* _Document segment_
Start of Block

Data Pipeline Features

Multiple Data Formats & Connectors

DataPipeline has a variety of endpoints to read and write data in different formats. These include databases, flat files, APIs, as well as your own custom connectors.

Flexible Schema

DataPipeline does not impose a particular structure on your data. Records can contain tabular data, hierarchical data, or any combination you need.

Record & Field-Level Metadata

Metadata can be added to records and fields as they flow through the pipeline. This can include anything you need, such as owner information, tags, or other business attributes.

Streaming XPath, XML, JSON

DataPipeline has a built-in streaming XPath engine that allows you to query very large XML and JSON files without loading the entire structure into memory.

JDBC Accelerators

Database loading can be sped up using a variety of multi-row write strategies, batch updates, and concurrent connections.

Filter, Validate, Transform

DataPipeline includes a variety of operators to select, clean, and massage data as it flows through your pipelines.

Split, Clone, Merge

Use the built-in or custom strategies to divide, duplicate, or merge streams of data.

De-Duplicate

Remove repeating data by looking at all values in each record or a subset of the field.

Lookups / Joins

Enrich and combine data from multiple sources regardless of format or structure.

Aggregation

Summarize the entire data stream or a subset continuously using sliding window aggregation. Configure the sliding windows using the built-in operators and policies or define your own.

Schema Validation

Validate and convert data using a target schema definition and a set of expression-based rules.

Data Mapping

Transform data from source to target using the expression language to map each field.

Decision Tables

Replace complicated decision logic with simple input-outcome grids and make them accessible to non-developers and configurable at runtime.

Decision Trees

Express complicated logic as simple flow charts to decouple decisioning logic from application code and make them accessible to non-technical users.

Pipelines

Create DataPipeline jobs declaratively by defining inputs, outputs, schemas, actions, and data mappings that can be saved and loaded from JSON and XML.

End of Block

Dataset items
Start of Block

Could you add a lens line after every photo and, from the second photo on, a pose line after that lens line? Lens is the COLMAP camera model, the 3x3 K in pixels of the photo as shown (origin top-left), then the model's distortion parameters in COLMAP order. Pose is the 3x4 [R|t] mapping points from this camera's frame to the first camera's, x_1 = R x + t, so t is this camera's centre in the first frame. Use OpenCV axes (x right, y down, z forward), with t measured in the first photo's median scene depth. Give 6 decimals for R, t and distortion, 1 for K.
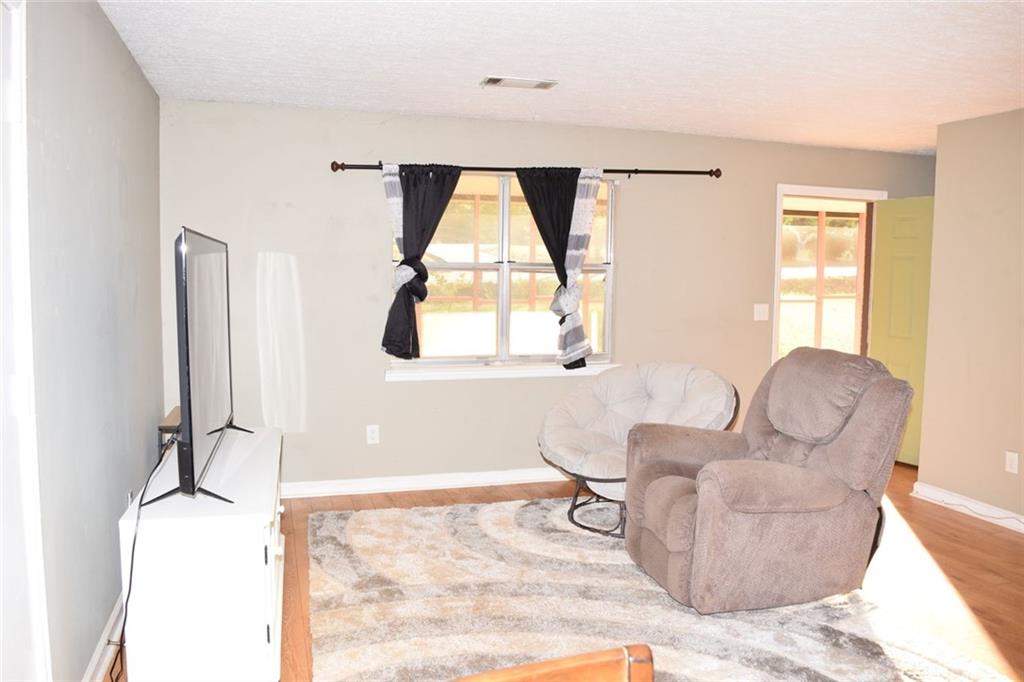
lens RADIAL K [[804.9, 0, 512.0], [0, 804.9, 341.0], [0, 0, 1]] dist [-0.089406, -0.002065]
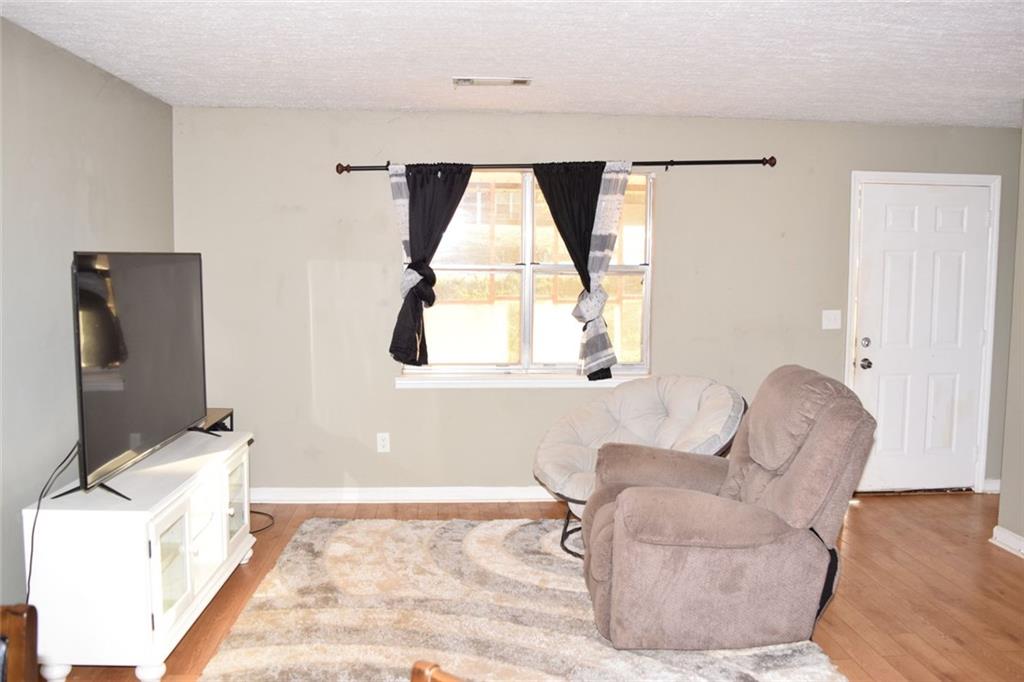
lens RADIAL K [[930.3, 0, 512.0], [0, 930.3, 341.0], [0, 0, 1]] dist [-0.085536, 0.014541]
pose [[0.974681, 0.016927, -0.222959, 0.237863], [-0.015469, 0.999846, 0.008286, -0.019005], [0.223065, -0.004627, 0.974793, -0.062782]]
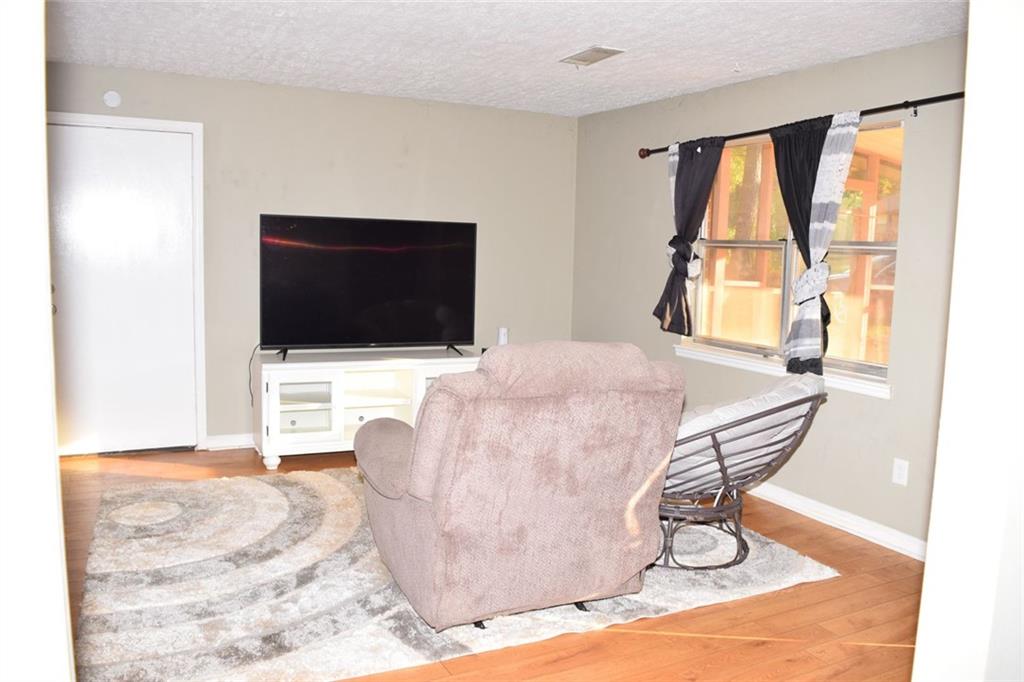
lens RADIAL K [[804.9, 0, 512.0], [0, 804.9, 341.0], [0, 0, 1]] dist [-0.089406, -0.002065]
pose [[0.181178, 0.107420, -0.977566, 0.847498], [-0.110596, 0.989937, 0.088282, -0.037544], [0.977212, 0.092120, 0.191235, 0.622260]]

End of Block

* _Problem requirements_
Continue the DataPipeline features list from its final sentence, adding further entries in the same heading-and-description format.

* _Result for this task_
JDBC Metadata

Use the JDBC metadata classes to analyze your database structure, generate database code, or document your schemas.

Job Management

DataPipeline provides several ways to monitor and manage your jobs. Watch records are they flow by, handle completion and errors, pause, resume, and cancel as needed.

JMX Monitoring

Use the standard Java Management Extensions (JMX) to monitor and manage your pipelines and event buses.

Advanced Troubleshooting

Alongside stack-traces are key-value pairs including the current record being processed, the endpoints and operators, and the current state of the pipeline.

Failure Retry / Back-off

DataPipeline supports several retry strategies and handles various failure scenarios.

Meter and Throttle

Measure the speed and amount of data flowing through the pipeline. Use throttles to reduce data speeds to prevent saturating downstream systems.

Real-Time Reporting

Receive statistics and feedback from your pipelines as they are running.

Multi-Threaded Pipelines

Use separate threads to process parts of the pipeline in parallel, using all your CPU cores to complete work faster.

Expression language

Configure logic to map, transform, and filter at runtime with the built-in dynamic expression language.

Data Lineage

Add metadata to records and fields indicating where they were loaded from for audits, reconciliation, and troubleshooting. These include file names, line and column numbers, database queries, and more.

Event Bus

Deliver notifications asynchronously with the in-memory publish-subscribe event bus.

SQL DSL

Build dynamic SQL easily using a fluent API or domain specific language.